Saved data entries
= Beginning of Section =

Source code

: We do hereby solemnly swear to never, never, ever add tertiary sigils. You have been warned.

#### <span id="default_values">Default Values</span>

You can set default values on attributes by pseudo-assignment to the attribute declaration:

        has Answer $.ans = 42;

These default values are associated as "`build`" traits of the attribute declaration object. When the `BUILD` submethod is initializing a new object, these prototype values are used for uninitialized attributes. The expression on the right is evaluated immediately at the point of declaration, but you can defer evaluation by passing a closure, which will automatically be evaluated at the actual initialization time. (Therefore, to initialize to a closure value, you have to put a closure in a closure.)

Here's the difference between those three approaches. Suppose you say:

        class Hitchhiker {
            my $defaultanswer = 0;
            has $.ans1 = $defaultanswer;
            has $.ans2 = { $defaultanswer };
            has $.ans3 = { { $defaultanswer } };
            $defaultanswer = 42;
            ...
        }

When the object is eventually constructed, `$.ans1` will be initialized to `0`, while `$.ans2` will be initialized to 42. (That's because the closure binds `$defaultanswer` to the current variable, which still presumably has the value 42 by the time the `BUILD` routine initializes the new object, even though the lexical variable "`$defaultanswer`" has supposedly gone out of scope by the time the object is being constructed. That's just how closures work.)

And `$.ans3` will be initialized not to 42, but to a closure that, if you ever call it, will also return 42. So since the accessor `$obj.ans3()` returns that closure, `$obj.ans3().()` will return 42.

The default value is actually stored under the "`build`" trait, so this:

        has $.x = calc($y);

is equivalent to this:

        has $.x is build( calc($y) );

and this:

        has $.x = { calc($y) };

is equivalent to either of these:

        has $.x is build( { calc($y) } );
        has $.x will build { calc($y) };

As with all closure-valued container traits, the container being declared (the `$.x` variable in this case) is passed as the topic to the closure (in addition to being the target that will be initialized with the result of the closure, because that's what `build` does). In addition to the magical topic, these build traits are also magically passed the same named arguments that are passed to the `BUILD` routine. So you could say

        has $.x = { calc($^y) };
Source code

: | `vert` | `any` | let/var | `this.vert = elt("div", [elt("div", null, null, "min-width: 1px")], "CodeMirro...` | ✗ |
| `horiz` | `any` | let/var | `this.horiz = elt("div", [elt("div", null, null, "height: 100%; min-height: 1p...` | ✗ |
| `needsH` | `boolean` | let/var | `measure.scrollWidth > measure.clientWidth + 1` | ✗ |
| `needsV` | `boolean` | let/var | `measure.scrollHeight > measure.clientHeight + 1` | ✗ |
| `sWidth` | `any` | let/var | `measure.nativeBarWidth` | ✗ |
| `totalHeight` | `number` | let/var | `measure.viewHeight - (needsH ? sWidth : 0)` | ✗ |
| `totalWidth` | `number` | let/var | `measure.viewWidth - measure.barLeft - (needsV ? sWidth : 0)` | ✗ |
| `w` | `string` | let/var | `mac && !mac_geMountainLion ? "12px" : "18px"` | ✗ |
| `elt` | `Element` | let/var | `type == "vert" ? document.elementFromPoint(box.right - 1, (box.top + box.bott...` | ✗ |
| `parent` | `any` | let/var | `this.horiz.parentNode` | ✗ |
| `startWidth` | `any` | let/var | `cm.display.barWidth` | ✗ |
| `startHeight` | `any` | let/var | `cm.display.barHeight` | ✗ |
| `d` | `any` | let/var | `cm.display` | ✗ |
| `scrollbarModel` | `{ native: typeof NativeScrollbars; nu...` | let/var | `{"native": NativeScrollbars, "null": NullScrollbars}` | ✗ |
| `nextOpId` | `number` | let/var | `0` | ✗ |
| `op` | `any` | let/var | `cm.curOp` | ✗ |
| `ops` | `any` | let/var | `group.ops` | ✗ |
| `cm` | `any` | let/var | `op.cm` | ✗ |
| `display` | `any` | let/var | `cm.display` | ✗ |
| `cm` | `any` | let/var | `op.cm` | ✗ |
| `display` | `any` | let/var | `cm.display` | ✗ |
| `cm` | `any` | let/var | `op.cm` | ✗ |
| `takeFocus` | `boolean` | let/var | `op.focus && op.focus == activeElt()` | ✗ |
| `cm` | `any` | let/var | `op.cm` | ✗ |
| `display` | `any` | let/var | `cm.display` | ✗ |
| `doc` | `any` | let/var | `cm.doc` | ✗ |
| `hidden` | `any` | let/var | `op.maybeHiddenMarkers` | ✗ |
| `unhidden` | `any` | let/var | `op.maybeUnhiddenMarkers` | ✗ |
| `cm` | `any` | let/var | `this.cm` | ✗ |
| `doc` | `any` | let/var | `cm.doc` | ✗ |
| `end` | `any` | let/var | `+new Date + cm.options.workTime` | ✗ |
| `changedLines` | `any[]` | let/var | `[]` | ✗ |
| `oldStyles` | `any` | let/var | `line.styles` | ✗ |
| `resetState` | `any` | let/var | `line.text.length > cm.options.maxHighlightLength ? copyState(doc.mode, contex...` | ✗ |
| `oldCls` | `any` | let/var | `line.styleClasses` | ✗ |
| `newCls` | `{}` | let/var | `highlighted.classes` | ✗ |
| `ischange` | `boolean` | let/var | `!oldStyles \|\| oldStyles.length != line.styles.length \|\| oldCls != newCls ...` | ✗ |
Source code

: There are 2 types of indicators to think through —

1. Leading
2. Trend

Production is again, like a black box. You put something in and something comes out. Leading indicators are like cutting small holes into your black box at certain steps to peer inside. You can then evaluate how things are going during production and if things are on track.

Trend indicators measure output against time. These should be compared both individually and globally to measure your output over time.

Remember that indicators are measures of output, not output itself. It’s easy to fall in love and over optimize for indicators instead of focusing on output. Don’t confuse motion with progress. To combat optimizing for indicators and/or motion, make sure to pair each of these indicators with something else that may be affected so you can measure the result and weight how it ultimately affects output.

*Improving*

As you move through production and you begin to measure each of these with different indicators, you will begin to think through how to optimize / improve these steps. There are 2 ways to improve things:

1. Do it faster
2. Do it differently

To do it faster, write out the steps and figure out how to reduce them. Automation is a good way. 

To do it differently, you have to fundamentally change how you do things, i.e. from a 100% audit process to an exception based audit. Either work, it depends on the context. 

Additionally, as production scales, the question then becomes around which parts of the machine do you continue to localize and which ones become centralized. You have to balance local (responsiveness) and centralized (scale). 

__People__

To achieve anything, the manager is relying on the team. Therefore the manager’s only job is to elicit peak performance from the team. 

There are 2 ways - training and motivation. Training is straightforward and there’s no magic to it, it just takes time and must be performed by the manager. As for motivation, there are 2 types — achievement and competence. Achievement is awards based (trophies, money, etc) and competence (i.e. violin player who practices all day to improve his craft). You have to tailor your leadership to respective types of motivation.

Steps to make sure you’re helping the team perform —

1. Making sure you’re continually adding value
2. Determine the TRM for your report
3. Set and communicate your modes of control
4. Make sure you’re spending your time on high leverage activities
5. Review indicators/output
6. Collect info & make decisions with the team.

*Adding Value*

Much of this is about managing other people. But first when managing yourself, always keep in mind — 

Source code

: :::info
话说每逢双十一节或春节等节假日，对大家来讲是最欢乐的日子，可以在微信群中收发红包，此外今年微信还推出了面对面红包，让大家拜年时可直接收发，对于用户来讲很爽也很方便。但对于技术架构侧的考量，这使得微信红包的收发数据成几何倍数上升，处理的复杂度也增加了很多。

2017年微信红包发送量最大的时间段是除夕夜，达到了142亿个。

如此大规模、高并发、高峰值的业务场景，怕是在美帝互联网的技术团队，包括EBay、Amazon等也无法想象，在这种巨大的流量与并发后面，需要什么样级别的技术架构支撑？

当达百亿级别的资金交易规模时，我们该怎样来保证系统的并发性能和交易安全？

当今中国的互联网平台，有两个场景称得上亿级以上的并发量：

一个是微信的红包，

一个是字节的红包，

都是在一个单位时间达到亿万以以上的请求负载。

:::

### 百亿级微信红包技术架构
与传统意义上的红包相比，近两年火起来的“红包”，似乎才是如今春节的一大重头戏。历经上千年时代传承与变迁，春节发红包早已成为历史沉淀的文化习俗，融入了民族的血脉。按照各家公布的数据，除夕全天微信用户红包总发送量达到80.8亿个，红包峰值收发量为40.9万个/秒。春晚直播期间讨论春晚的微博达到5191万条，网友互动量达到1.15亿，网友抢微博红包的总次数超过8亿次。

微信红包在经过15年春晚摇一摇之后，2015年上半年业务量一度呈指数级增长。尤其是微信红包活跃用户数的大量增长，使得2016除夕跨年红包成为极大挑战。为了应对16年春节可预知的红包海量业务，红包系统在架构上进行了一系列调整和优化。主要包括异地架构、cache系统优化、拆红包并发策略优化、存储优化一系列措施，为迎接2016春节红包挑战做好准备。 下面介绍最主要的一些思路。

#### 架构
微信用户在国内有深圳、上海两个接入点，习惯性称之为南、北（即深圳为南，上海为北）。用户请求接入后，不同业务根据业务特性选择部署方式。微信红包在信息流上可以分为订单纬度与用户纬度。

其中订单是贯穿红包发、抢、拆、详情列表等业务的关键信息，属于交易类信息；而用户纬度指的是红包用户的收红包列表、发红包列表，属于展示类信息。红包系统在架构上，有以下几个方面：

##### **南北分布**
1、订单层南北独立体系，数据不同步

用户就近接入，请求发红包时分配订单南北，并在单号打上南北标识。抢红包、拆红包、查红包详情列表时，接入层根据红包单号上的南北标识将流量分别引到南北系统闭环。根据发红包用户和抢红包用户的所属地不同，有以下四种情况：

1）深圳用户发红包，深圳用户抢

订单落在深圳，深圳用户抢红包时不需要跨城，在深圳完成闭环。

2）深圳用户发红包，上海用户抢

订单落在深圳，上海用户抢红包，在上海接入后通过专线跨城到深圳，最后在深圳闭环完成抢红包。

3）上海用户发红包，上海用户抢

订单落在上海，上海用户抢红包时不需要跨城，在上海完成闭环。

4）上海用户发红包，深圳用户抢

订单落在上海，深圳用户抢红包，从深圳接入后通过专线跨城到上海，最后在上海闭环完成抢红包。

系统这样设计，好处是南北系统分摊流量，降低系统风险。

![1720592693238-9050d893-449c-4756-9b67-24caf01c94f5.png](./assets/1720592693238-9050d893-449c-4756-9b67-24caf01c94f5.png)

= End of Section =

-- Task to carry out --
Lines to set down from above: the line with "will return 42.", the line with "has $.x will", and every line between, each exactly as written.

-- Your solution --
And `$.ans3` will be initialized not to 42, but to a closure that, if you ever call it, will also return 42. So since the accessor `$obj.ans3()` returns that closure, `$obj.ans3().()` will return 42.

The default value is actually stored under the "`build`" trait, so this:

        has $.x = calc($y);

is equivalent to this:

        has $.x is build( calc($y) );

and this:

        has $.x = { calc($y) };

is equivalent to either of these:

        has $.x is build( { calc($y) } );
        has $.x will build { calc($y) };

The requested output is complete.